> [WORK ITEM] Without any of its pictures, the listing below should be output exactly.

> [RECORDS]
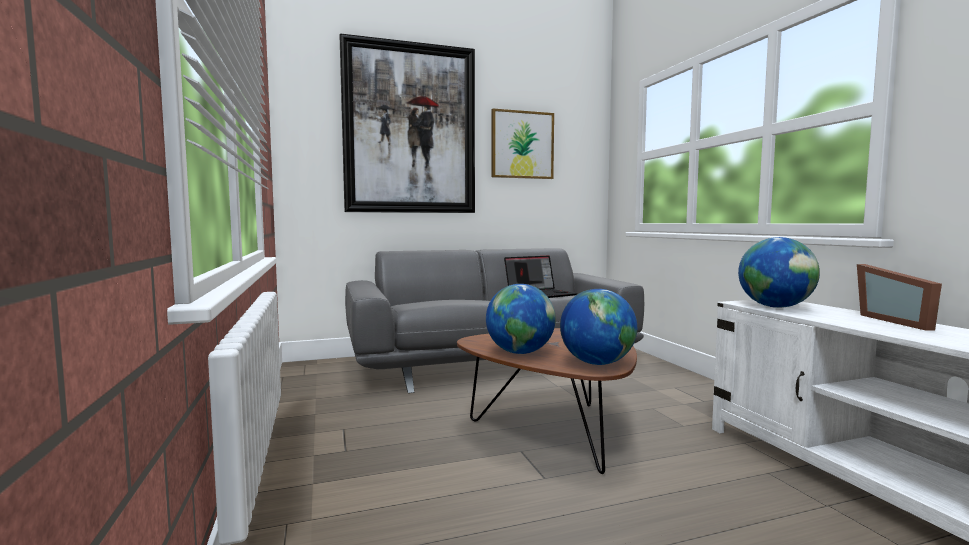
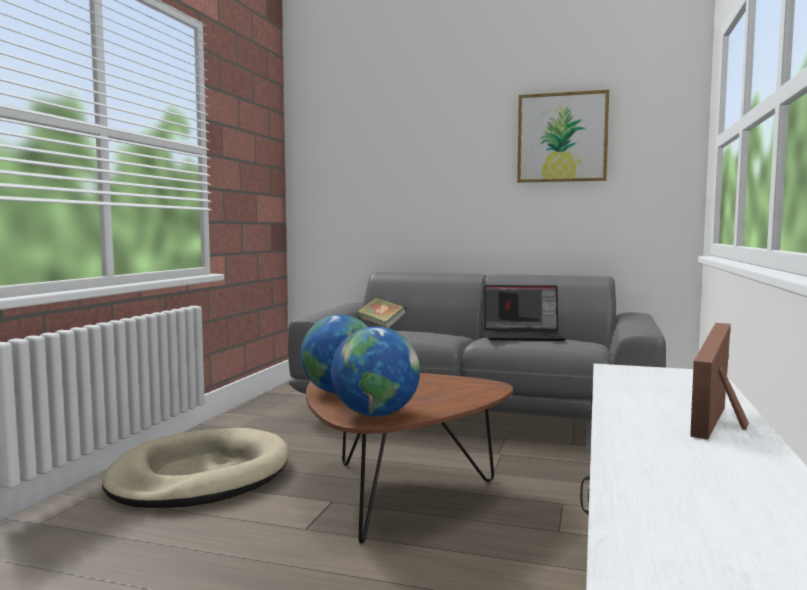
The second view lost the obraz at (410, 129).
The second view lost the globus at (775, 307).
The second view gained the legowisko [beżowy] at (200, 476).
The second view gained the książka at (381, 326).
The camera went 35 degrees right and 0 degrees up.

> [RESPONSE AREA]
The second view lost the obraz at (410, 129).
The second view lost the globus at (775, 307).
The second view gained the legowisko [beżowy] at (200, 476).
The second view gained the książka at (381, 326).
The camera went 35 degrees right and 0 degrees up.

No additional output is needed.